Teilt man die gesamte Fläche
in zwei Bereiche - einen südlichen und einen nördlichen - auf,
ist der südliche Teil, was die Altlasten betrifft, der weitaus harmlosere.
Bevor dieser von der Stadt an Gewerbetreibende vermarktet wurde, gab's
etliche Untersuchungen. Bis auf eine Kühlertasse (Fundament eines
Kühlerturms) voller Teer wurde nichts entdeckt.
Der nördliche Teil - dort, wo die Kokerei mit ihrer Nebengewinnung
lag - barg da schon mehr Geheimnisse der unschönen Art in seinem
Erdreich. In der Hochzeit der Kohlenwertstoff-Veredelung (Benzol, Naphthaline,
Toluol) gab es auch schon mal Über-Chargen oder Produktionsverluste.

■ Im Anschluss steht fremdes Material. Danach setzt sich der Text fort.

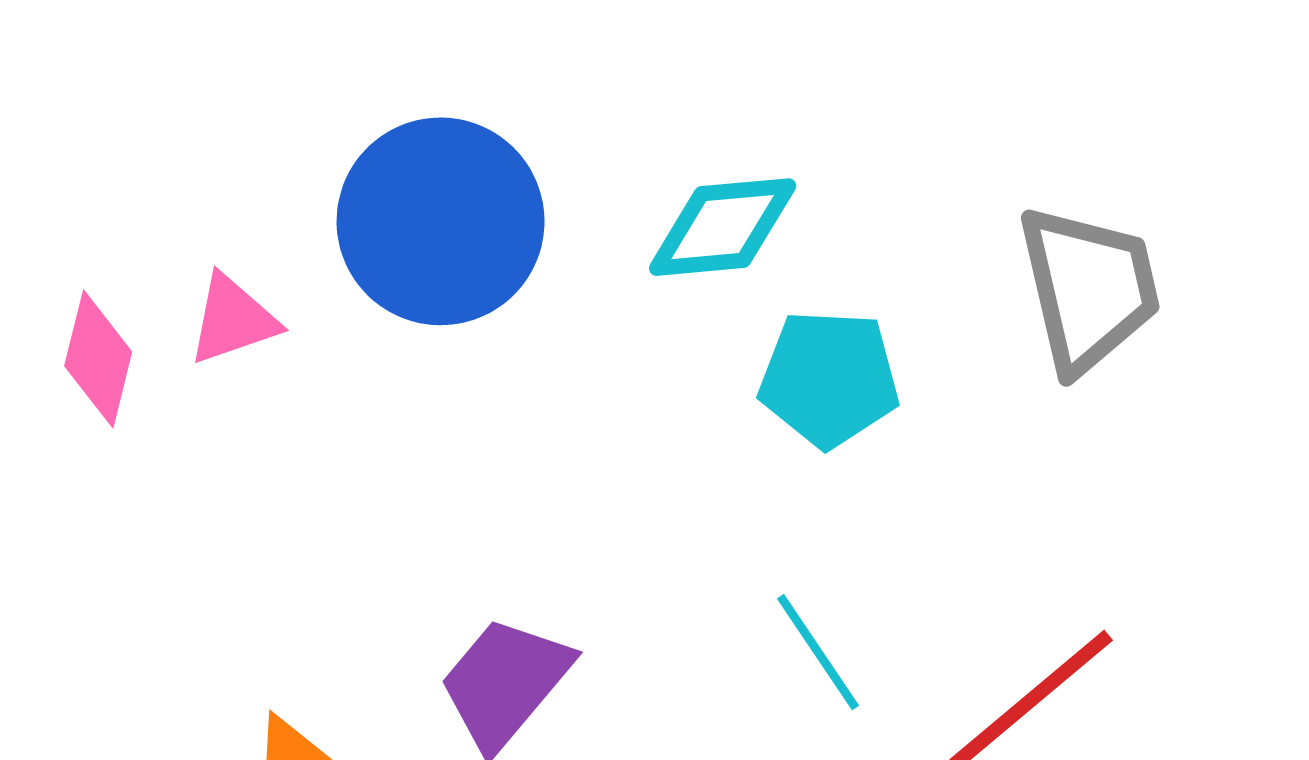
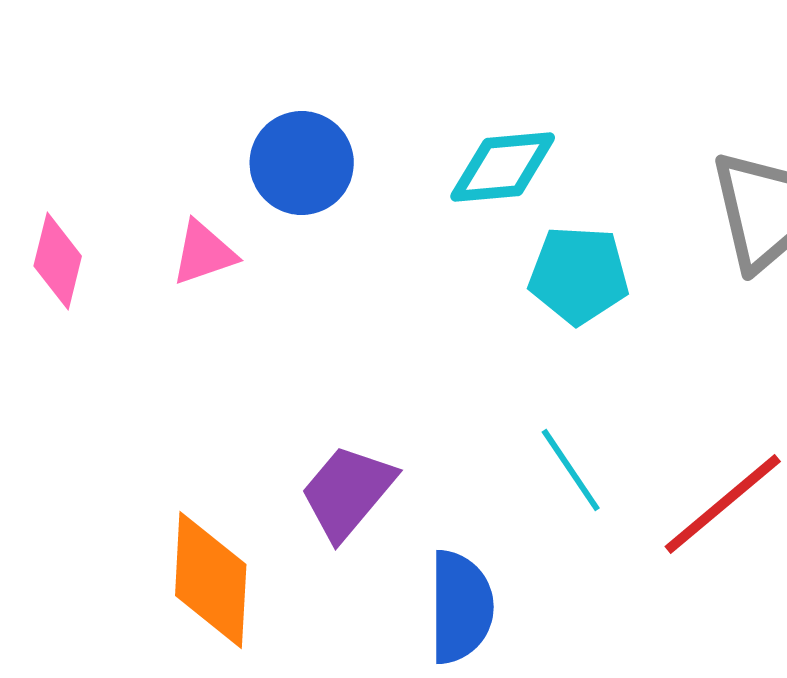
blue circle: (441, 221) -> (302, 163), size x0.7
pink triangle: (233, 320) -> (204, 253), moved

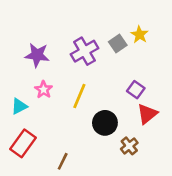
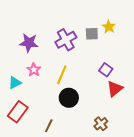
gray square: (118, 44) -> (92, 34), turned 32
black circle: (105, 123) -> (69, 98), moved
brown cross: (129, 146) -> (101, 124), moved

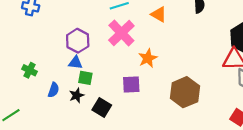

Abgeschlossene Tanks waren damals nicht üblich, die Schadstoffe wurden
in Erdbecken gekippt, wo sie nach und nach im Erdreich versickerten.
Beim Kanalbau Anfang der 90er
fiel die Bodenbelastung zum ersten Mal auf. Untersuchungen und anschließende
Gefährdungsabschätzungen brachten vier Hauptbelastungsbereiche
mit reichlich Ammoniak, Benzol und Teer zu Tage. Das etwa 2,8 ha große
Areal wurde eingezäunt.
Ein Teil dieser Fläche - rund 0,5 ha - wurde bereits für einen
Kindergarten komplett ausgekoffert und saniert. Das gleiche passiert jetzt
dort, wo die Hauptbelastungsherde sind. Drei bis vier Jahre wird die Sanierung
dauern. Wo künftig Häuser stehen, soll eine zusätzliche
Bodenplatte aufgebracht werden. Anschließend wird sich kleineres
Gewerbe dort ansiedeln. "Interessenten aus dem Essener Raum gibt
es schon", sagt Klaus-Jürgen Nehrke vom Umweltamt. Zur Zeit
verhandelt die Stadt noch mit der Dahlbusch AG über eine Beteiligung
an der Sanierung.
Ist diese über die Bühne, soll zwischen der erneuerten Fläche
und der Steeler Straße ein Nahversorgungszentrum mit einem Lebensmittel-Vollsortiment
entstehen. "Dies wäre ein idealer Standort und würde einen
Ersatz für die Läden schaffe, die an der Karl-Meyer-Straße
schließen mussten", sagt Stadtplaner Stefan Rommelfanger. Allerdings
müssten von diesem Projekt noch die Politiker überzeugt werden.